A enfermeira chegou a afirmar à polícia que matou 20 pessoas em dois meses, mas depois disse aos promotores que não falaria sobre o facto durante o julgamento.

O juiz do tribunal distrital de Yokohama afirmou que considerou condenar Kuboki à morte, segundo a emissora pública NHK.

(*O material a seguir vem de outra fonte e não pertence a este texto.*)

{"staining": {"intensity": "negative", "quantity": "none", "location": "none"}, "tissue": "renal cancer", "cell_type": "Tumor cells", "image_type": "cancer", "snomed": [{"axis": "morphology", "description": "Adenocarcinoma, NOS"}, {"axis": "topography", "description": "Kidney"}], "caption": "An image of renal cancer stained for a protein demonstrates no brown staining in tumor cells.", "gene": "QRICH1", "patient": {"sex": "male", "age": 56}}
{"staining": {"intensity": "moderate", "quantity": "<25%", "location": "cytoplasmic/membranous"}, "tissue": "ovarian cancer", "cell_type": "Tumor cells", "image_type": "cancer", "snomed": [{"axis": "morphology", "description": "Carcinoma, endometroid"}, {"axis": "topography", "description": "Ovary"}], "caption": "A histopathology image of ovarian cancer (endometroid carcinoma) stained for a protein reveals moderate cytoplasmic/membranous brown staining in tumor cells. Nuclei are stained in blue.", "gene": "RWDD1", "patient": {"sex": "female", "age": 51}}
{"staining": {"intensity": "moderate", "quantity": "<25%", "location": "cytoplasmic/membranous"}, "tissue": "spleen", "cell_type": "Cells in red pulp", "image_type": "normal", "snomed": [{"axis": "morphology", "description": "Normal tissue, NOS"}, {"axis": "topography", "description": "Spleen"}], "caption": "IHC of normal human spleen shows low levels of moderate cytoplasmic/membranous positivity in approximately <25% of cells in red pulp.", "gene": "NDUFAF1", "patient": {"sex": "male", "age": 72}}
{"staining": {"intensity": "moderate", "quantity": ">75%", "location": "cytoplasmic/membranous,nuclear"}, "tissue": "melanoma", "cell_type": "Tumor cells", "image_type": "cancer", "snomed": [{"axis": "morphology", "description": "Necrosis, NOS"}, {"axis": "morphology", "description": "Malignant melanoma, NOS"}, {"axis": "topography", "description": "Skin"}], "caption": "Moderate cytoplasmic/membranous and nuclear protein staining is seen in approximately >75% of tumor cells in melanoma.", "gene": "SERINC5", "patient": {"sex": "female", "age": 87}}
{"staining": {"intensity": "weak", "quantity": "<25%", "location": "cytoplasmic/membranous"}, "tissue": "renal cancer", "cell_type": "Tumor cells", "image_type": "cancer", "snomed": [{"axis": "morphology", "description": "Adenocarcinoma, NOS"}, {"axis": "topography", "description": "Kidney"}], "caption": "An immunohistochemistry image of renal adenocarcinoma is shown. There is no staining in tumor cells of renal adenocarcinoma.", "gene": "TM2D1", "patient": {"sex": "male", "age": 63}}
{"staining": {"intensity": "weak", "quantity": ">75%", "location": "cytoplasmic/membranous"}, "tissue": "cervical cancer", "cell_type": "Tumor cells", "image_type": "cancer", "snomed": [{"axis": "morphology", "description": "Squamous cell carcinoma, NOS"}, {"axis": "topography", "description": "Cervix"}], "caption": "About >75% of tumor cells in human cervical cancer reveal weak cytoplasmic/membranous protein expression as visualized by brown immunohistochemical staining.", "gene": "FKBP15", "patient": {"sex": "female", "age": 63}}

"Ela disse que se arrepende (das suas ações) e quer pagar pelo crime. Há uma possibilidade de que ela se reabilite", disse o juiz ao desistir de aplicar a pena de morte.

O Japão é um dos poucos países desenvolvidos que ainda aplicam a pena de morte e mais de 100 pessoas aguardam execução.

Os promotores pediram a pena capital para Kuboki, mas seus advogados argumentaram que a mulher sofria de depressão devido ao stress pela morte dos seus pacientes e que as suas faculdades estavam diminuídas.

Kuboki disse ao tribunal que não queria ser culpada por familiares se houvesse algum problema com os seus pacientes durante o seu turno, e que ficou "aliviada" quando uma das vítimas morreu, de acordo com a NHK.

A NHK informou que o filho de uma das vítimas ficou insatisfeito com a decisão. "Ela matou pessoas inocentes por motivos egoístas e não foi condenada à morte. Está errado", disse.

A pena de morte tem grande apoio no Japão, apesar das críticas internacionais.